Exercise directions: Print, word for word, the opening line of the data below and every line after it through the line that contains "focal_35mm: 26", but not the pictures.

Optical and exposure parameters
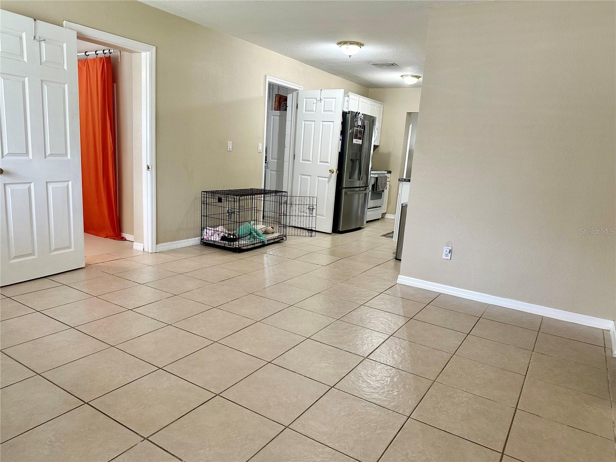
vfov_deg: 56.8
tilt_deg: -11.2
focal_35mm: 24
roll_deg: -4.0
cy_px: 231
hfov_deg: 71.6
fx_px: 427
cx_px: 308
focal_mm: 6.86
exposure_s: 1/60
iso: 160
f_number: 1.78
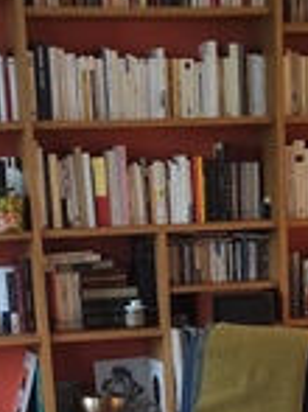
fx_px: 1426
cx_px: 224
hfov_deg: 12.3
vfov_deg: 15.1
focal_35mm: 120
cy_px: 628
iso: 1250
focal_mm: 6.19
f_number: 1.65
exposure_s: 1/16.7
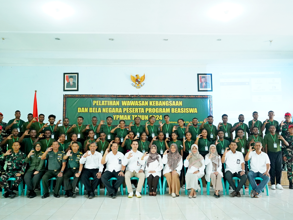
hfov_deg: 56.8
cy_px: 110
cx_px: 144
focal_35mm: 32
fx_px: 271
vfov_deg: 44.2
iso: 6400
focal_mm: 29
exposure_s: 1/160
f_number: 4
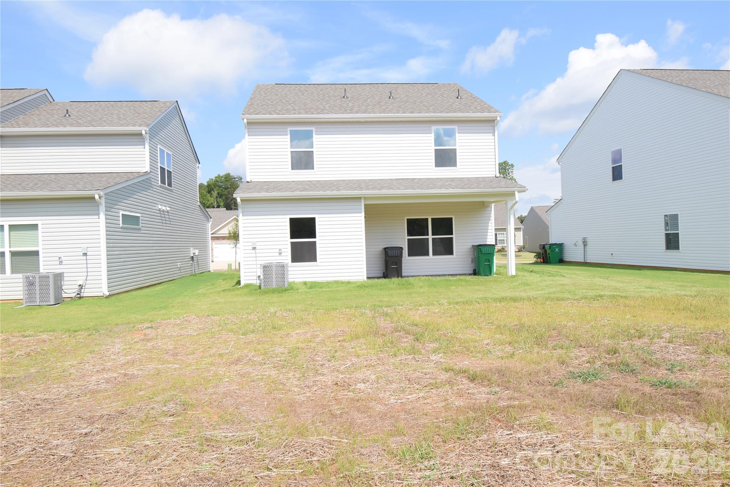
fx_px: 517
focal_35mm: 26
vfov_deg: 50.4
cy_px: 244
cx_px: 365
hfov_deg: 70.4
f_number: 8
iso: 125
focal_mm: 17
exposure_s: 1/250
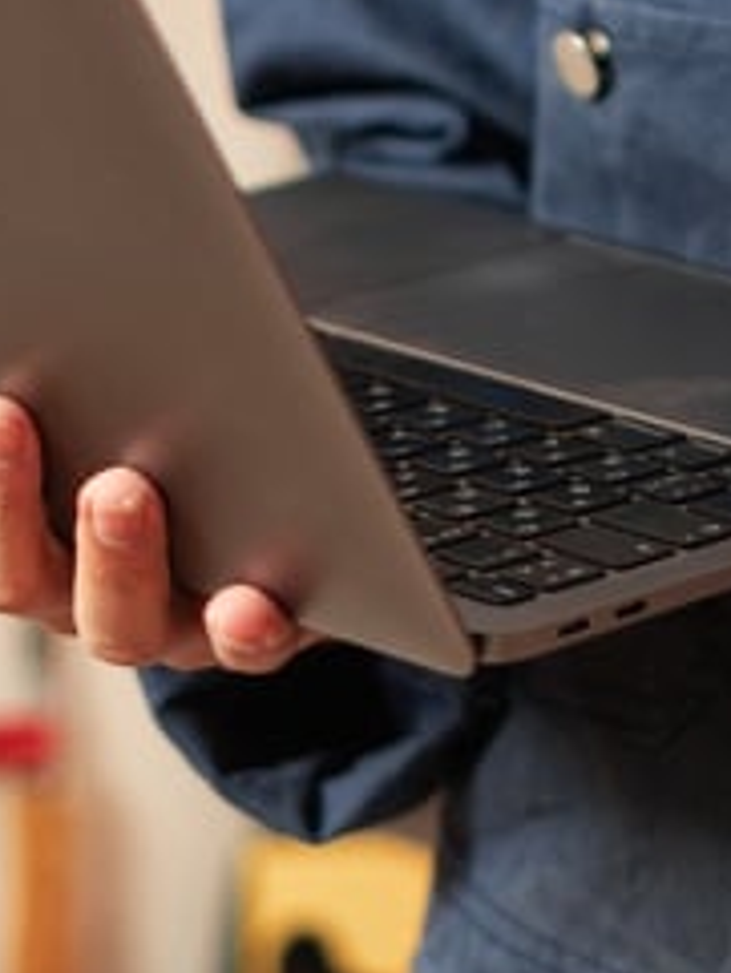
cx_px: 977
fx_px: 6723
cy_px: -402
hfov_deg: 6.2
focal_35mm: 239
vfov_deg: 8.1
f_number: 1.8
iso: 160
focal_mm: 50
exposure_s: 1/200
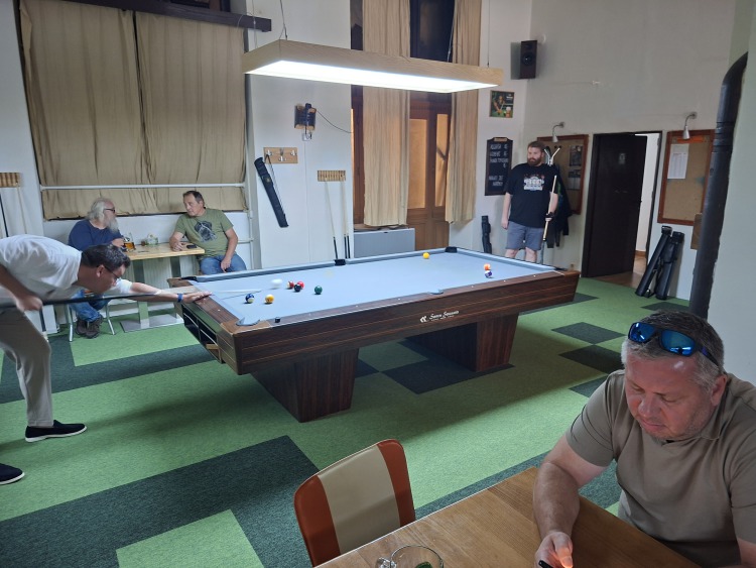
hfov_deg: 73.9
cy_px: 284
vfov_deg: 58.9
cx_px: 378
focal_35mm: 23
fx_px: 502
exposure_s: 1/25
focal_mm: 5.54
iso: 320
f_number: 1.8
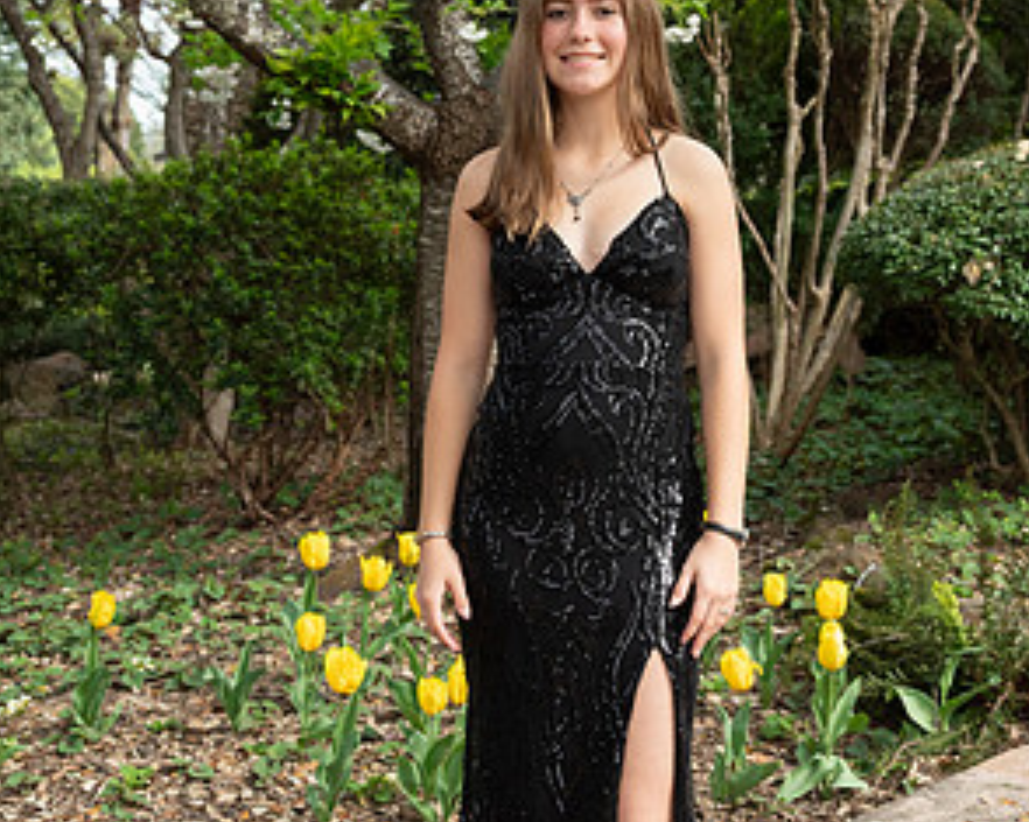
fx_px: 2101
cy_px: 238
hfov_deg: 27.5
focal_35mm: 69
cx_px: 522
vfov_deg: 22.0
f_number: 5.6
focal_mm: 48
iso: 1250
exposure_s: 1/1000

Written answer:
vfov_deg: 56.8
tilt_deg: -11.2
focal_35mm: 24
roll_deg: -4.0
cy_px: 231
hfov_deg: 71.6
fx_px: 427
cx_px: 308
focal_mm: 6.86
exposure_s: 1/60
iso: 160
f_number: 1.78
fx_px: 1426
cx_px: 224
hfov_deg: 12.3
vfov_deg: 15.1
focal_35mm: 120
cy_px: 628
iso: 1250
focal_mm: 6.19
f_number: 1.65
exposure_s: 1/16.7
hfov_deg: 56.8
cy_px: 110
cx_px: 144
focal_35mm: 32
fx_px: 271
vfov_deg: 44.2
iso: 6400
focal_mm: 29
exposure_s: 1/160
f_number: 4
fx_px: 517
focal_35mm: 26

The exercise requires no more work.